Translation:We are going to see a movie, are you coming, too?
Already reported, but the simple present doesn't make sense to use here, since it's used to indicate that an action is done in general. It may be a good idea to keep as an alternate translation for non-native English speakers, but really "We're going to see a movie, are you coming too?" is the only logical answer, unless there's a group of friends that habitually go and see the same movie.
And that have some kind of amnesia, such that they don't remember whether their other friend habitually comes along as well or not and they need to ask.
...maybe that's why they keep watching the same movie.
No be is a berbal prefix for movement into
You can sit in a movie theatre - but not a movie. And "sit" doesn't work with the second half.

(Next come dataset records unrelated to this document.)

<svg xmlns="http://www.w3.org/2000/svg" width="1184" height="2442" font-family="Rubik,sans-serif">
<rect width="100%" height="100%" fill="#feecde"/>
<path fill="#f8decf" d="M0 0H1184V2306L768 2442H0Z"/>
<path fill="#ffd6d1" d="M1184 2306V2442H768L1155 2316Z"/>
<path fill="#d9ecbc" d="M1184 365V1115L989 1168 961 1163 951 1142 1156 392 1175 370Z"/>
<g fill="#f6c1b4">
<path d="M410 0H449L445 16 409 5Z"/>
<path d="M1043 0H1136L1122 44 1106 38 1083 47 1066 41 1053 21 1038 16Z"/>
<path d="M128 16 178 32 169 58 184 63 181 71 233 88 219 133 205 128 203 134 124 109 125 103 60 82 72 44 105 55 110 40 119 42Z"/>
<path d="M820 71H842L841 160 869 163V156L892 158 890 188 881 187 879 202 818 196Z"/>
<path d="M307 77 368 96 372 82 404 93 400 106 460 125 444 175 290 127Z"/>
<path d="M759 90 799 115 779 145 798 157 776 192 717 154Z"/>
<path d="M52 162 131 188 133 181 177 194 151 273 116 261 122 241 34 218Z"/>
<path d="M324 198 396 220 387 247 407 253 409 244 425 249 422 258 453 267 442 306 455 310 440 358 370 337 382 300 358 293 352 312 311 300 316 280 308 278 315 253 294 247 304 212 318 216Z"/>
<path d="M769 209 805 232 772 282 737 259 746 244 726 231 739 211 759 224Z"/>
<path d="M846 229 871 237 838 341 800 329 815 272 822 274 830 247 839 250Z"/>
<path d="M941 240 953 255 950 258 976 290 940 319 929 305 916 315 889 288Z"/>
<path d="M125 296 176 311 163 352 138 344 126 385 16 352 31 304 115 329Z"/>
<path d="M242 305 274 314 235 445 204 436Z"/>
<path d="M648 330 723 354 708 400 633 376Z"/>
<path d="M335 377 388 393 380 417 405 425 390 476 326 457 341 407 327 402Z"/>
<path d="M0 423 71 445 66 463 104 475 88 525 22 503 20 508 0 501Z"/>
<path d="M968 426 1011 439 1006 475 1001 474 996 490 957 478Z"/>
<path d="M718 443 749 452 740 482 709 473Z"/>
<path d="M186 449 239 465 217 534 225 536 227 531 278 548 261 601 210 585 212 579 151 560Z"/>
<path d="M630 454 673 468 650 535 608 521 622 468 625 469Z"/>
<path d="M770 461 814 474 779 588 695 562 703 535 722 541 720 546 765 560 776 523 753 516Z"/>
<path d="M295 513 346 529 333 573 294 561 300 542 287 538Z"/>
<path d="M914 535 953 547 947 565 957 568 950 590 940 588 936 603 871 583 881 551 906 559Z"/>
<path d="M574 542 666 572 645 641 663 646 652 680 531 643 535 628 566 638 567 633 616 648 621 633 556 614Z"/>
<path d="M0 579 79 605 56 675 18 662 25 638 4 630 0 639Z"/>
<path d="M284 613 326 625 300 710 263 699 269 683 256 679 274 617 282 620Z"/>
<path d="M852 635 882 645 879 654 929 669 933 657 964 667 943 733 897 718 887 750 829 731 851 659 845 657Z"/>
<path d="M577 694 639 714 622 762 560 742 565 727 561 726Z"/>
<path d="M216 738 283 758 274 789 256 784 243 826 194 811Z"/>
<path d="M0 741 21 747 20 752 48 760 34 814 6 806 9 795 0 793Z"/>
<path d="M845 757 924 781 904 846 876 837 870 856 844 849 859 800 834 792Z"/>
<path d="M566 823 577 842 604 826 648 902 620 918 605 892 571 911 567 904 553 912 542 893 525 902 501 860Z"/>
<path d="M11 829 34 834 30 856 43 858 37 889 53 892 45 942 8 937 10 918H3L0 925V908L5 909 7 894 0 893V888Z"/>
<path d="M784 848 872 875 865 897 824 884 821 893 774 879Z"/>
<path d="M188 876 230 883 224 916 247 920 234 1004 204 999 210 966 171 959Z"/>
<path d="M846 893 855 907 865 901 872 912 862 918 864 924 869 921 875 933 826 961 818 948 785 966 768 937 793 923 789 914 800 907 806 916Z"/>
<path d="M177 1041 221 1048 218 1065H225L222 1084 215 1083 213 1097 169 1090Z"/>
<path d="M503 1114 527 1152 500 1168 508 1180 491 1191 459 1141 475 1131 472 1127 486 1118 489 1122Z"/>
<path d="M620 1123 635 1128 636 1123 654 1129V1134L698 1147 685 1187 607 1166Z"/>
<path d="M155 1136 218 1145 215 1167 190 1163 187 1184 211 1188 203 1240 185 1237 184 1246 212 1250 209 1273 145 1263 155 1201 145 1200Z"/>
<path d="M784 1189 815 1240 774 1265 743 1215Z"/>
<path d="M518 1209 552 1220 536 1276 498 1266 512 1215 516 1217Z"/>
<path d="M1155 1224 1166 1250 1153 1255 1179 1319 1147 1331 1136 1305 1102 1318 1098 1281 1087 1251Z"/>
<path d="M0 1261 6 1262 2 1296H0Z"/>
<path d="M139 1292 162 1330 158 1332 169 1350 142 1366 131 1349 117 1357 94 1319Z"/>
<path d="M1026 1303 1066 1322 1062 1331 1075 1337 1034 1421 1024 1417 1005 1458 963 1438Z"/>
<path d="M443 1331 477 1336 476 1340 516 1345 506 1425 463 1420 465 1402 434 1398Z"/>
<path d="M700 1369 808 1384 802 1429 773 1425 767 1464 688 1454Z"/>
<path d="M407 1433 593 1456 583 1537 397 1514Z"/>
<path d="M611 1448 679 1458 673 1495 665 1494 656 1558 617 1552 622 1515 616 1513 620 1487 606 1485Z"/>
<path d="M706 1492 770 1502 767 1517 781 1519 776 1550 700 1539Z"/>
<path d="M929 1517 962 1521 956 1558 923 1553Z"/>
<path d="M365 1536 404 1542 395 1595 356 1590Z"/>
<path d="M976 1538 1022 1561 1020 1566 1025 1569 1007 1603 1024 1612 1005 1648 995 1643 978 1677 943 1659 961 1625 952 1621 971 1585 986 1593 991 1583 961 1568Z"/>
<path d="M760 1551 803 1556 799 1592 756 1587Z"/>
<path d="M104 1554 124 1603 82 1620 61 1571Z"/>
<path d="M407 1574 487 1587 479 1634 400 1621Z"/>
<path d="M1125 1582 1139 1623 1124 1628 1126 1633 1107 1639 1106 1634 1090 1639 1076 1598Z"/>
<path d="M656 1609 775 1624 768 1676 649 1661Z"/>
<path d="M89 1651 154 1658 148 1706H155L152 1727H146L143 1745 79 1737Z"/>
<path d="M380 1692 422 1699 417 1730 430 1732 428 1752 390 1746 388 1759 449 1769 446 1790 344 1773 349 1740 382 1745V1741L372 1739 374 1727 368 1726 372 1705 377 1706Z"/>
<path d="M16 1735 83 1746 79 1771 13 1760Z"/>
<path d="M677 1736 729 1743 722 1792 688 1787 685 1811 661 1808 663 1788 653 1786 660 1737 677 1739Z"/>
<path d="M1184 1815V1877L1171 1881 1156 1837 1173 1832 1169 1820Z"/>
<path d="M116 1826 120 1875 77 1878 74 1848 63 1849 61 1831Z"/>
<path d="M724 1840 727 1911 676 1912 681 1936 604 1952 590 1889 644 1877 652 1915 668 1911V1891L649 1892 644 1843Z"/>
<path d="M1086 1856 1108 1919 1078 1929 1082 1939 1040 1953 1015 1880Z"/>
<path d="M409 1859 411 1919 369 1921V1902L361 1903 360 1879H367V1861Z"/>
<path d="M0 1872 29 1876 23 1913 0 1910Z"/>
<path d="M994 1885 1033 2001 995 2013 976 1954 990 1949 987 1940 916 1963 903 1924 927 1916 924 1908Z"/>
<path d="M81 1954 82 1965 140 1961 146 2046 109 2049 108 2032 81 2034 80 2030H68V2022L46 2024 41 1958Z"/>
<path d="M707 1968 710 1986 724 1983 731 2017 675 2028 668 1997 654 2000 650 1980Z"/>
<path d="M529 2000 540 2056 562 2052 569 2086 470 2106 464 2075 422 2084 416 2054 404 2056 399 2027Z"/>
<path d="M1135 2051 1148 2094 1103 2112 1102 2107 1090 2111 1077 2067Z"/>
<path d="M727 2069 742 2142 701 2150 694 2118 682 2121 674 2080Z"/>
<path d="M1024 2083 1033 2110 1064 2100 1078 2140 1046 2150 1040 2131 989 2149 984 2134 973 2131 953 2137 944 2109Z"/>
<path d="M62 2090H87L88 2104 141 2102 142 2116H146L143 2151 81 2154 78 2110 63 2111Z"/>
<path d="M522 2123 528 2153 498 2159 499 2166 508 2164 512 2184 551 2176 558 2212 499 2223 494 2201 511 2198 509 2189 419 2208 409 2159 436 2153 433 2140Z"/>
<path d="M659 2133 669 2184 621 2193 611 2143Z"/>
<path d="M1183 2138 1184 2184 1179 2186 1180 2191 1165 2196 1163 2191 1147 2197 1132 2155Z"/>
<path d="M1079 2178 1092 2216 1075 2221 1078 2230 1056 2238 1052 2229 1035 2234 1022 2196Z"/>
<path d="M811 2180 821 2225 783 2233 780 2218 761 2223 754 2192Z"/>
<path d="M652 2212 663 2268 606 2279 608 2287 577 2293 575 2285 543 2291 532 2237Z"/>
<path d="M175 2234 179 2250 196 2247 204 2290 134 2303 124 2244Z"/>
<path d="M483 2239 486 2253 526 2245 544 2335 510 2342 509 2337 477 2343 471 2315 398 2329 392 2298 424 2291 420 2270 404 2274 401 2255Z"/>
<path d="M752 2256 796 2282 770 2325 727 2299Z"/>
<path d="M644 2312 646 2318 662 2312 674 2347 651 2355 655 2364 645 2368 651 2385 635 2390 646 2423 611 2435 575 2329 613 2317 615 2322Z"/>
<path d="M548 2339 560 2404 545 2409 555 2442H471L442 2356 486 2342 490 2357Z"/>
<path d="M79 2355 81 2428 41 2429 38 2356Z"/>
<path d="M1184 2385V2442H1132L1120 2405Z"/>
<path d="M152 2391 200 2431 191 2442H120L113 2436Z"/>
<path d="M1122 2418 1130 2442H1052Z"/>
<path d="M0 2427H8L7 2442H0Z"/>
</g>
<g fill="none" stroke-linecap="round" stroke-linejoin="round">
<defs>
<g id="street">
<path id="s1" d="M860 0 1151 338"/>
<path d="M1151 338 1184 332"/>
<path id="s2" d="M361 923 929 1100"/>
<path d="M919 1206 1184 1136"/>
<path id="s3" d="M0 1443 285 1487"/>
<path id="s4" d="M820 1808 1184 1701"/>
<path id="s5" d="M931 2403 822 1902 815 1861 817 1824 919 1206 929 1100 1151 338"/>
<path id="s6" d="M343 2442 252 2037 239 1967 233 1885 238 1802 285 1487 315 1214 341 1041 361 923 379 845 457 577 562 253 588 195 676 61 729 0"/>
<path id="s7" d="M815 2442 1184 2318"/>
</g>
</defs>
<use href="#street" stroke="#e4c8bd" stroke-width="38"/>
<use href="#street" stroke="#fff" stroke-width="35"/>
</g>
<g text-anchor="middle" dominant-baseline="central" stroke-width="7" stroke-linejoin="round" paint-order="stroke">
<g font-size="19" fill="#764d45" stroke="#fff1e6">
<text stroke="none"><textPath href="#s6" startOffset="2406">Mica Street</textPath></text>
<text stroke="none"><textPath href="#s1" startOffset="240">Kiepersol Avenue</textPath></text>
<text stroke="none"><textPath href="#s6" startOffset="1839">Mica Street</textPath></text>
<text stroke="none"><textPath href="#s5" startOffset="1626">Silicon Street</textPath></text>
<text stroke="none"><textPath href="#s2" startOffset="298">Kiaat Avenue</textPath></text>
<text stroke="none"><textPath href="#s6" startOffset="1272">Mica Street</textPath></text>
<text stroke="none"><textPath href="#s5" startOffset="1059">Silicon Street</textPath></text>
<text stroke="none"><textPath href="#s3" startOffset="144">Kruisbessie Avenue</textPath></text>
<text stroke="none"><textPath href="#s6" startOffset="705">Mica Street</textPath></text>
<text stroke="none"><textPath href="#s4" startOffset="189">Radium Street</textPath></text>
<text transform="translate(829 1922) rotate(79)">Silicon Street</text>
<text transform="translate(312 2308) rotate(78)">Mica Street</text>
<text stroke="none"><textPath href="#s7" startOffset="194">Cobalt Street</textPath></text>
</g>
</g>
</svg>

It has to be sitting (or going to/going to see etc).
Logically the two sentences are equal. But formally, the Hungarian one means something like "We are going to sit to watch a movie. Are you coming too?"
I agree with all of you. This is a strange one. Maybe, as Levente suggests, a phrase that means something that is interpreted in English as the whole phrase, not the grammar and words in it. There certainly is no "going" and no "seeing" in the word for word translation. Must be something like "Wur takin in a flick, ya comin?" in English.
These sentences really mess with my mind.
Parts of it make sense in German, but not entirely, and there is often a fundamental mismatch with English, word for word.
beülünk works ok translated to German (but filmbe).
filmre would too, if it was beer and megyünk...
Rather suboptimal for a duolingo course and its rigid 1:1 system.